Hello, Dak here, Verene’s boyfriend! I’m doing a guest post here, after the recent announcement detailing GW2’s World vs. World (WvW) mode.
First, some background. I’m not an expert on GW1, having played it little and relatively recently, though I’ve enjoyed what I have played. I have a grip on how the various classes are played, but I don’t have all the best skill sets memorized or anything like that. So this is from the perspective of someone who hasn’t really played GW, which should give a refreshing point of view from the rest of us who are merely waiting to be fanatics.
Second, I haven’t touched GW1’s PvP, at all. While I like how GW handles PvP from a design perspective, beating up other people in a hectic battle isn’t my cup of tea. I haven’t played PvP in other MMOs either, and as far as the other genres go… same deal, not a fan of deathmatches, capture the flag, and the like (the sole exception being Assassin’s Creed, for myriad reasons that are not the point of this post).
So what’s my view on GW2’s WvW, as a non-fanatic non-PvP upcoming player? Simply put, I’m really intrigued!
The first thing that catches my attention is the scope of it all. Massive maps designed to support 300 people at a time, filled with majestic castles, keeps, and camps awaiting worthy adventurers to swarm into them swords and staves swinging. Battles so prodigious they’ll take two weeks to play out. Just the prospect of being a part of something so colossal is alluring in its own way. Even if I am a tad squeamish at the thought of joining a group of adventurers and thus having to cooperate with people I don’t know, the size of the undertaking in this case – combined with GW2’s simple and painless grouping system – reverses that worry: in a group of 100, I can work with the force as if they were much smarter AI NPCs in dynamic events. Thank you ArenaNet, for developing a style of PvP that suits those of us who don’t like the pressure of close-knit teamwork.
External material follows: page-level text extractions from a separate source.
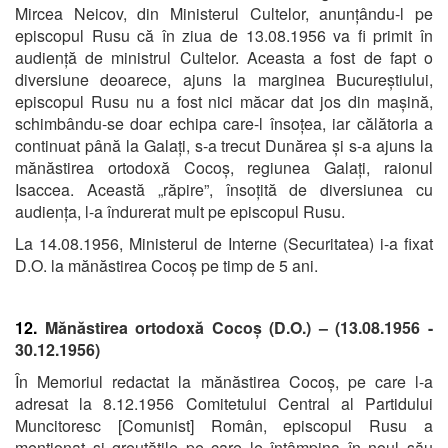
Mircea Neicov, din Ministerul Cultelor, anunțându-l pe
episcopul Rusu că în ziua de 13.08.1956 va fi primit în
audiență de ministrul Cultelor. Aceasta a fost de fapt o
diversiune deoarece, ajuns la marginea Bucureștiului,
episcopul Rusu nu a fost nici măcar dat jos din mașină,
schimbându-se doar echipa care-l însoțea, iar călătoria a
continuat până la Galați, s-a trecut Dunărea și s-a ajuns la
mănăstirea ortodoxă Cocoș, regiunea Galați, raionul
Isaccea. Această „răpire”, însoțită de diversiunea cu
audiența, l-a îndurerat mult pe episcopul Rusu.
La 14.08.1956, Ministerul de Interne (Securitatea) i-a fixat
D.O. la mănăstirea Cocoș pe timp de 5 ani.
12.
Mănăstirea ortodoxă Cocoș (D.O.) – (13.08.1956 -
30.12.1956)
În Memoriul redactat la mănăstirea Cocoș, pe care l-a
adresat la 8.12.1956 Comitetului Central al Partidului
Muncitoresc [Comunist] Român, episcopul Rusu a
menționat și greutățile pe care le întâmpina în noul său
Second, the freedom. Gw2’s philosophy of freeing the player extends to WvW just as much as every other facet of the game, and as a result the things you can do to support your world in its fight are numerous. Join the frontal assault and crush an enemy’s defensive lines directly! Aid the battle by erecting any of a handful of siege engines, and decimate enemy forces or shatter their walls! Or defend incoming supply caravans, to ensure your front line’s steady flow of resources! Roam the countryside to recruit mercenaries to your side, the better to defend your keeps or charge in for a surprise assault! Establish your guild in a specific keep, to harden its defenses and give bonuses to your side! The possibilities are vast, and with such varied objectives you’ll always have something to do, or switch to if you need a fresh approach to the conflict.
Third, balance. Like the standard PvP, WvW adjusts everyone playing so that their power is roughly the same as it would be at level 80. Players who have reached 80 will of course have access to many more bonuses on their weapons, and a plethora of elite skills that lower level players won’t have, but the fight won’t be a completely one-sided curbstomp either. Leveling the field in this way means that playing experience counts, but newer players won’t be scared off by capped players decimating them at every turn. And since you earn xp even while playing WvW, those newer players are leveling up and closing the gap as they learn the ropes! Everybody wins!
WvW is an exciting concept unlike anything I’ve seen before. Its accommodation for all kinds and all levels of players is very inviting, and its immense scope draws attention for the sheer sense of size and ability to influence the world. All in all, World vs. World is just another facet to GW2 that causes this relative newcomer to await its release with growing anticipation.